# [What you have to do]
From the data that follows, set down exactly the lines from the one with "26: (630, 141, 0.80)" through the one with "55: (579, 238, 0.83)", counting both. Pictures stay out.

>>>

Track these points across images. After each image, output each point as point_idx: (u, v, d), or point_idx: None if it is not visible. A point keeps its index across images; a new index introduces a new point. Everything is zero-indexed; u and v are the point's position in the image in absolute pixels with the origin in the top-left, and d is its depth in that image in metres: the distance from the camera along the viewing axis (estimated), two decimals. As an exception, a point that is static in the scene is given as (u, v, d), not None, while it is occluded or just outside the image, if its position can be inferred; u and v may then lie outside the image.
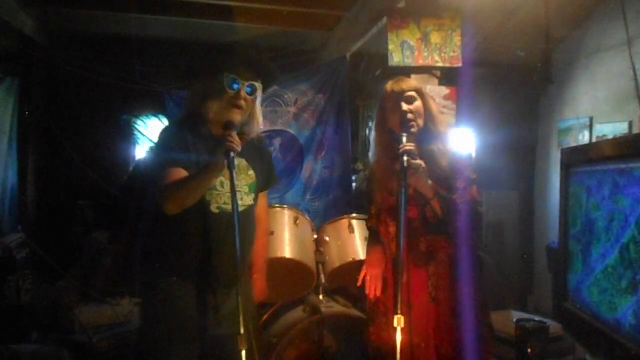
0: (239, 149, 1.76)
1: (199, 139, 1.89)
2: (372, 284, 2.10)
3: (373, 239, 2.21)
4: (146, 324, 1.99)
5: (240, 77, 1.87)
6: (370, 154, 2.24)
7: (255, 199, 2.02)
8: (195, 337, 1.86)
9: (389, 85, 2.09)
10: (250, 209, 1.99)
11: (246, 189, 1.97)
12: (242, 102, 1.88)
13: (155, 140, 1.96)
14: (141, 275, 2.00)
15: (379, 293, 2.09)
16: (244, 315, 1.67)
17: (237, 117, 1.87)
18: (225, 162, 1.73)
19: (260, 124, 2.01)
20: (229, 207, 1.87)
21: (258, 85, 1.93)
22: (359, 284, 2.16)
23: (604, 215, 1.82)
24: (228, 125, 1.81)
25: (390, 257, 2.11)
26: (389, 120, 2.09)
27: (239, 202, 1.85)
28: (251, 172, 2.00)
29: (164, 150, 1.90)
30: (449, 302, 2.00)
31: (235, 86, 1.86)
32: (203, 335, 1.86)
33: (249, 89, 1.89)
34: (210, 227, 1.86)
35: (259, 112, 1.99)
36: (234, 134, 1.77)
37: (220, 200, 1.89)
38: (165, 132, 1.99)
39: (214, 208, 1.87)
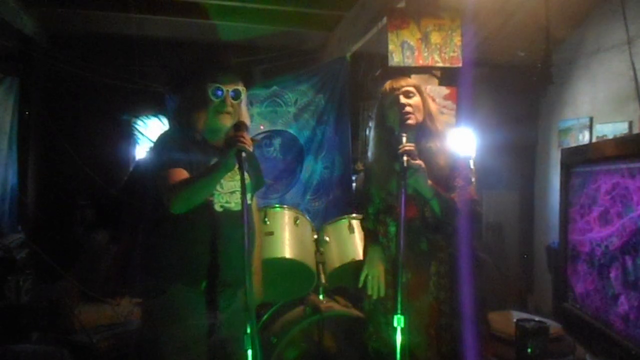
0: (251, 148, 1.76)
1: (193, 145, 1.93)
2: (375, 284, 2.10)
3: (371, 239, 2.21)
4: (149, 330, 1.97)
5: (223, 84, 1.92)
6: (369, 152, 2.25)
7: (252, 199, 2.07)
8: (201, 341, 1.85)
9: (388, 84, 2.13)
10: (249, 208, 2.00)
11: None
12: (230, 108, 1.93)
13: (153, 145, 2.04)
14: (144, 280, 1.97)
15: (382, 293, 2.09)
16: (252, 314, 1.64)
17: (227, 122, 1.93)
18: (236, 161, 1.74)
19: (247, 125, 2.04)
20: (231, 205, 1.92)
21: (241, 89, 1.97)
22: (360, 285, 2.15)
23: (604, 215, 1.82)
24: (239, 126, 1.82)
25: (389, 257, 2.11)
26: (388, 117, 2.11)
27: (237, 202, 1.90)
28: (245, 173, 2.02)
29: (163, 152, 1.92)
30: (451, 301, 2.00)
31: (219, 93, 1.91)
32: (209, 339, 1.86)
33: (232, 94, 1.93)
34: (216, 225, 1.89)
35: (246, 113, 2.04)
36: (246, 133, 1.78)
37: (222, 199, 1.91)
38: (162, 137, 2.03)
39: (217, 207, 1.90)
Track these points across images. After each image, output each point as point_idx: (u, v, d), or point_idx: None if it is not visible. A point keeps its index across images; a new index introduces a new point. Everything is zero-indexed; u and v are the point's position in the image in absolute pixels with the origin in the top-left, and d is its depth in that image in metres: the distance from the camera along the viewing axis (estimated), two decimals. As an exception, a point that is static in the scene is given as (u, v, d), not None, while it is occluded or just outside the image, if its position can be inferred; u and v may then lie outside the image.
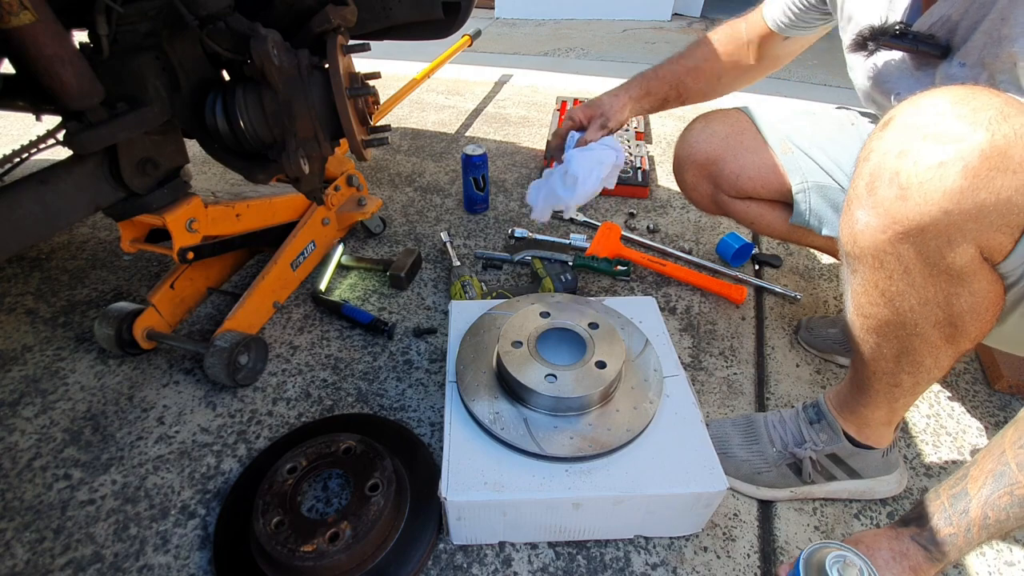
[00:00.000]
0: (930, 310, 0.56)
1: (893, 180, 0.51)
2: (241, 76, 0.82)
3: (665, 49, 2.78)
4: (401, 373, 1.01)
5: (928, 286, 0.55)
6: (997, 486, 0.54)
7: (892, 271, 0.55)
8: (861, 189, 0.55)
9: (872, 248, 0.55)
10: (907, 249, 0.53)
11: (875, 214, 0.53)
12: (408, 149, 1.79)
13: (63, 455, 0.87)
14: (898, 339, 0.61)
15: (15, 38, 0.60)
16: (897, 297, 0.57)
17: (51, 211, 0.73)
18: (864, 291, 0.60)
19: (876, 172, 0.53)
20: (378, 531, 0.69)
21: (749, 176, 0.93)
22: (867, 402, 0.70)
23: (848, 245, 0.58)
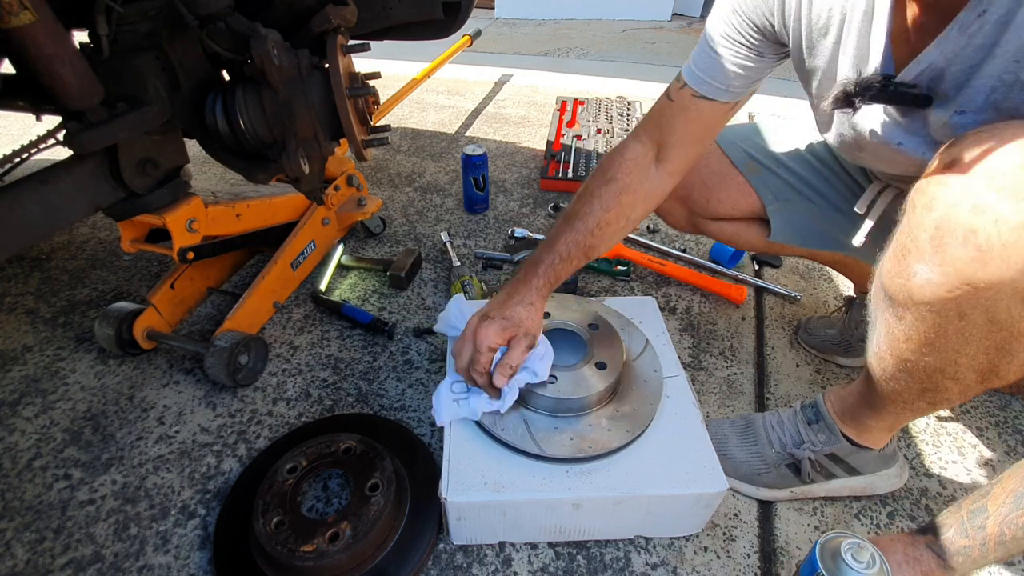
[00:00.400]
0: (978, 361, 0.54)
1: (968, 239, 0.46)
2: (241, 76, 0.82)
3: (665, 49, 2.78)
4: (401, 373, 1.01)
5: (984, 340, 0.52)
6: (1017, 506, 0.53)
7: (948, 326, 0.52)
8: (924, 242, 0.49)
9: (932, 304, 0.51)
10: (973, 309, 0.49)
11: (942, 272, 0.49)
12: (408, 149, 1.79)
13: (63, 455, 0.87)
14: (931, 381, 0.59)
15: (15, 38, 0.60)
16: (946, 348, 0.54)
17: (51, 211, 0.73)
18: (907, 339, 0.57)
19: (945, 227, 0.48)
20: (378, 531, 0.69)
21: (719, 199, 0.92)
22: (874, 416, 0.70)
23: (899, 295, 0.54)
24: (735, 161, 0.91)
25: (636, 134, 0.80)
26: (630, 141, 0.80)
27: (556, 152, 1.66)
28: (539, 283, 0.75)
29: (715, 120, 0.75)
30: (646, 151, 0.78)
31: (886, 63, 0.59)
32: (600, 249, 0.79)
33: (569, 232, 0.76)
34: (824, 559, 0.58)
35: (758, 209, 0.92)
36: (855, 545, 0.57)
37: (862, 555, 0.56)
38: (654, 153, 0.78)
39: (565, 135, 1.76)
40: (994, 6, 0.48)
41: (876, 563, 0.56)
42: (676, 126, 0.76)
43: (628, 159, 0.78)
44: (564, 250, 0.75)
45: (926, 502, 0.81)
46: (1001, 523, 0.54)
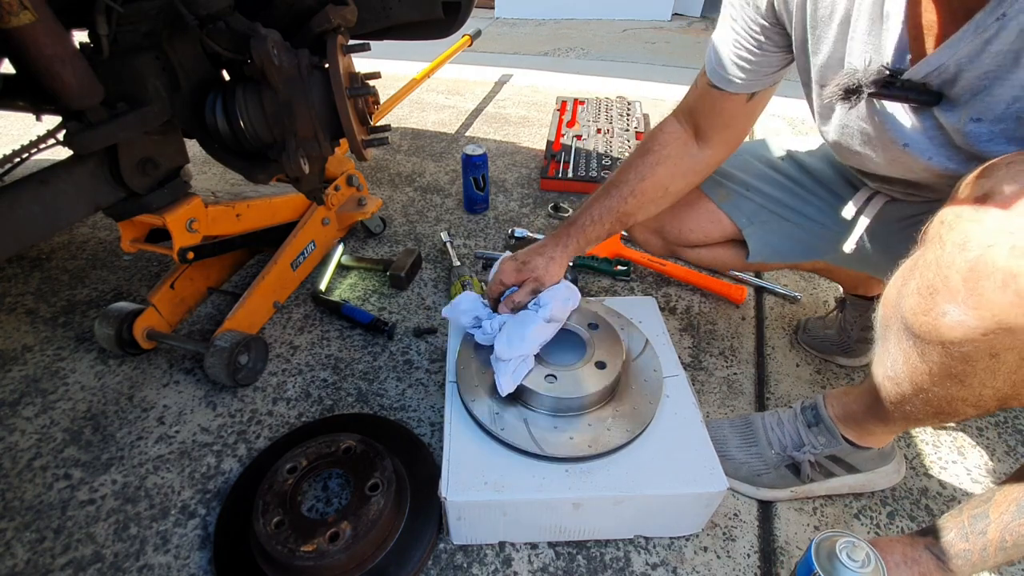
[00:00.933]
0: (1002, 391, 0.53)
1: (1008, 284, 0.43)
2: (241, 76, 0.82)
3: (665, 49, 2.78)
4: (401, 373, 1.01)
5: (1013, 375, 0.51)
6: (1020, 514, 0.53)
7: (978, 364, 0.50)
8: (956, 283, 0.47)
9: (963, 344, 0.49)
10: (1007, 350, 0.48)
11: (976, 315, 0.46)
12: (408, 149, 1.79)
13: (63, 455, 0.87)
14: (950, 406, 0.57)
15: (15, 38, 0.61)
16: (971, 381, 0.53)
17: (51, 211, 0.73)
18: (930, 372, 0.55)
19: (980, 268, 0.45)
20: (378, 531, 0.69)
21: (691, 229, 0.93)
22: (880, 424, 0.69)
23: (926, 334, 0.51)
24: (704, 189, 0.90)
25: (675, 113, 0.84)
26: (669, 119, 0.84)
27: (556, 152, 1.66)
28: (566, 240, 0.83)
29: (735, 111, 0.77)
30: (684, 129, 0.82)
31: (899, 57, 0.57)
32: (637, 216, 0.84)
33: (604, 198, 0.82)
34: (820, 558, 0.58)
35: (732, 232, 0.91)
36: (850, 544, 0.57)
37: (857, 554, 0.56)
38: (692, 132, 0.82)
39: (565, 135, 1.76)
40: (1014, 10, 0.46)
41: (871, 562, 0.56)
42: (704, 111, 0.79)
43: (667, 133, 0.82)
44: (597, 214, 0.82)
45: (926, 502, 0.81)
46: (1003, 530, 0.54)
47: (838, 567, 0.56)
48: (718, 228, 0.92)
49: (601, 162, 1.60)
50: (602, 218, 0.82)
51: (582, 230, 0.83)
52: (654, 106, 2.06)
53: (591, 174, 1.54)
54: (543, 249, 0.83)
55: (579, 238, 0.83)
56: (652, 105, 2.07)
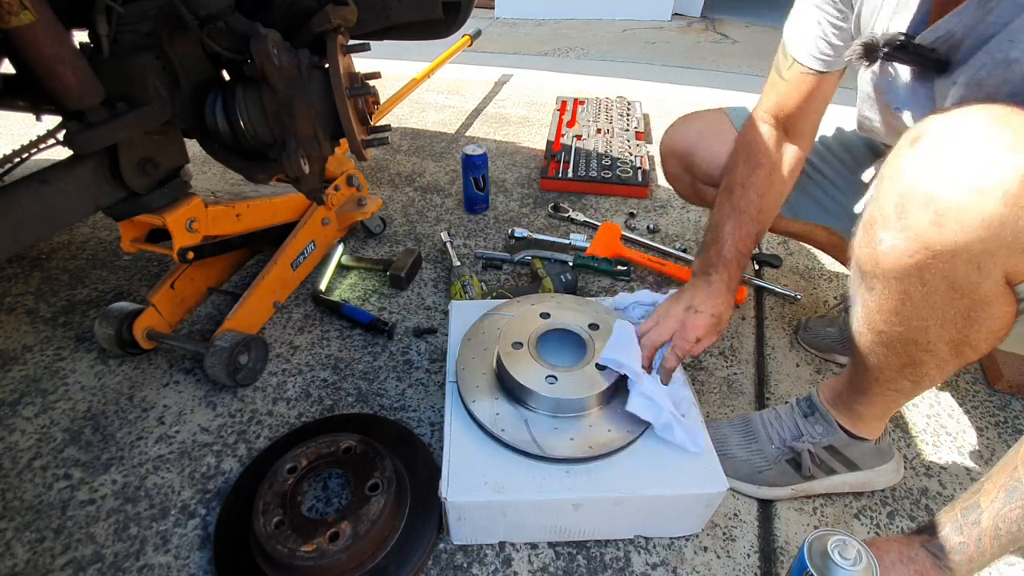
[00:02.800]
0: (946, 330, 0.56)
1: (927, 205, 0.49)
2: (241, 76, 0.82)
3: (665, 49, 2.78)
4: (401, 373, 1.01)
5: (948, 308, 0.54)
6: (1009, 500, 0.54)
7: (913, 294, 0.54)
8: (889, 210, 0.52)
9: (896, 271, 0.54)
10: (934, 274, 0.52)
11: (904, 238, 0.51)
12: (408, 149, 1.79)
13: (63, 455, 0.87)
14: (907, 353, 0.61)
15: (15, 38, 0.61)
16: (914, 317, 0.56)
17: (51, 211, 0.73)
18: (879, 309, 0.59)
19: (907, 194, 0.50)
20: (378, 531, 0.69)
21: (719, 165, 0.95)
22: (864, 401, 0.71)
23: (867, 265, 0.57)
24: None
25: (760, 116, 0.85)
26: (758, 124, 0.85)
27: (556, 152, 1.66)
28: (732, 284, 0.81)
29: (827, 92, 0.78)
30: (773, 129, 0.84)
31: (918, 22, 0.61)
32: (765, 230, 0.86)
33: (739, 227, 0.82)
34: (812, 557, 0.58)
35: None
36: (841, 542, 0.57)
37: (848, 552, 0.57)
38: (781, 128, 0.83)
39: (565, 135, 1.76)
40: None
41: (863, 559, 0.56)
42: (796, 103, 0.80)
43: (764, 141, 0.83)
44: (743, 246, 0.82)
45: (926, 502, 0.81)
46: (995, 518, 0.55)
47: (830, 566, 0.57)
48: None
49: (601, 162, 1.60)
50: (747, 247, 0.82)
51: (739, 267, 0.82)
52: (654, 106, 2.06)
53: (591, 174, 1.54)
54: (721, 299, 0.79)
55: (737, 274, 0.82)
56: (652, 105, 2.07)
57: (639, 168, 1.56)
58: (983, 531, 0.56)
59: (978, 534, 0.56)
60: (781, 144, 0.83)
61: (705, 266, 0.82)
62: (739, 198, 0.82)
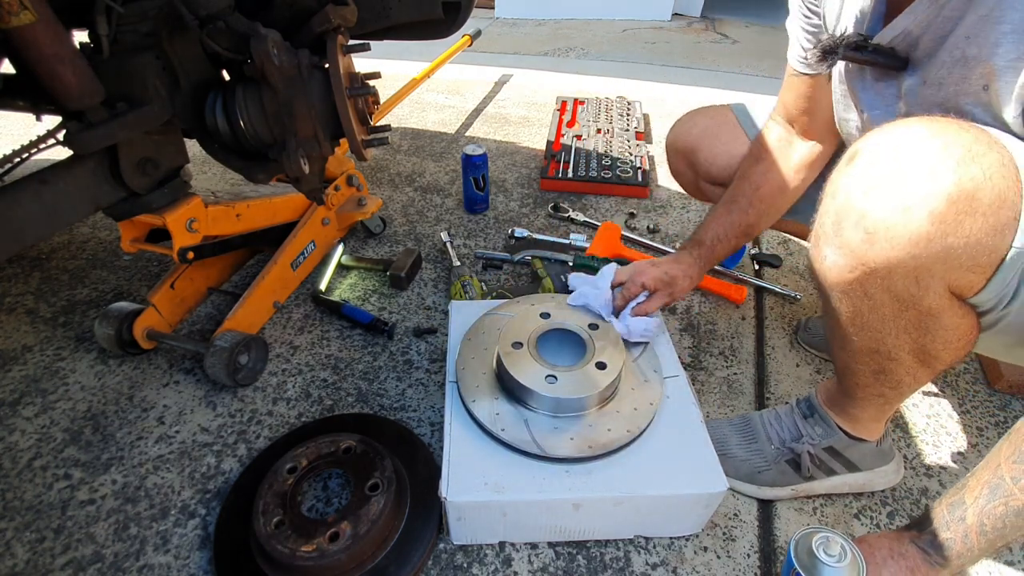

<<<

# [Written answer]
26: (630, 141, 0.80)
27: (556, 152, 1.66)
28: (539, 283, 0.75)
29: (715, 120, 0.75)
30: (646, 151, 0.78)
31: (886, 63, 0.59)
32: (600, 249, 0.79)
33: (569, 232, 0.76)
34: (824, 559, 0.58)
35: (758, 209, 0.92)
36: (855, 545, 0.57)
37: (862, 555, 0.56)
38: (654, 153, 0.78)
39: (565, 135, 1.76)
40: (994, 6, 0.48)
41: (876, 563, 0.56)
42: (676, 126, 0.76)
43: (628, 159, 0.78)
44: (564, 250, 0.75)
45: (926, 502, 0.81)
46: (1001, 523, 0.54)
[00:00.933]
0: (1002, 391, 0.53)
1: (1008, 284, 0.43)
2: (241, 76, 0.82)
3: (665, 49, 2.78)
4: (401, 373, 1.01)
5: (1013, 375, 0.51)
6: (1020, 514, 0.53)
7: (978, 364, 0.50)
8: (956, 283, 0.47)
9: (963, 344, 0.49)
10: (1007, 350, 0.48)
11: (976, 315, 0.46)
12: (408, 149, 1.79)
13: (63, 455, 0.87)
14: (950, 406, 0.57)
15: (15, 38, 0.61)
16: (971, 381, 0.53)
17: (51, 211, 0.73)
18: (930, 372, 0.55)
19: (980, 268, 0.45)
20: (378, 531, 0.69)
21: (691, 229, 0.93)
22: (880, 424, 0.69)
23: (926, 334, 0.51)
24: (704, 189, 0.90)
25: (675, 113, 0.84)
26: (669, 119, 0.84)
27: (556, 152, 1.66)
28: (566, 240, 0.83)
29: (735, 111, 0.77)
30: (684, 129, 0.82)
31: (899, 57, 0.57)
32: (637, 216, 0.84)
33: (604, 198, 0.82)
34: (820, 558, 0.58)
35: (732, 232, 0.91)
36: (850, 544, 0.57)
37: (857, 554, 0.56)
38: (692, 132, 0.82)
39: (565, 135, 1.76)
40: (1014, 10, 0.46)
41: (871, 562, 0.56)
42: (704, 111, 0.79)
43: (667, 133, 0.82)
44: (597, 214, 0.82)
45: (926, 502, 0.81)
46: (1003, 530, 0.54)
47: (838, 567, 0.56)
48: (718, 228, 0.92)
49: (601, 162, 1.60)
50: (602, 218, 0.82)
51: (582, 230, 0.83)
52: (654, 106, 2.06)
53: (591, 174, 1.54)
54: (543, 249, 0.83)
55: (579, 238, 0.83)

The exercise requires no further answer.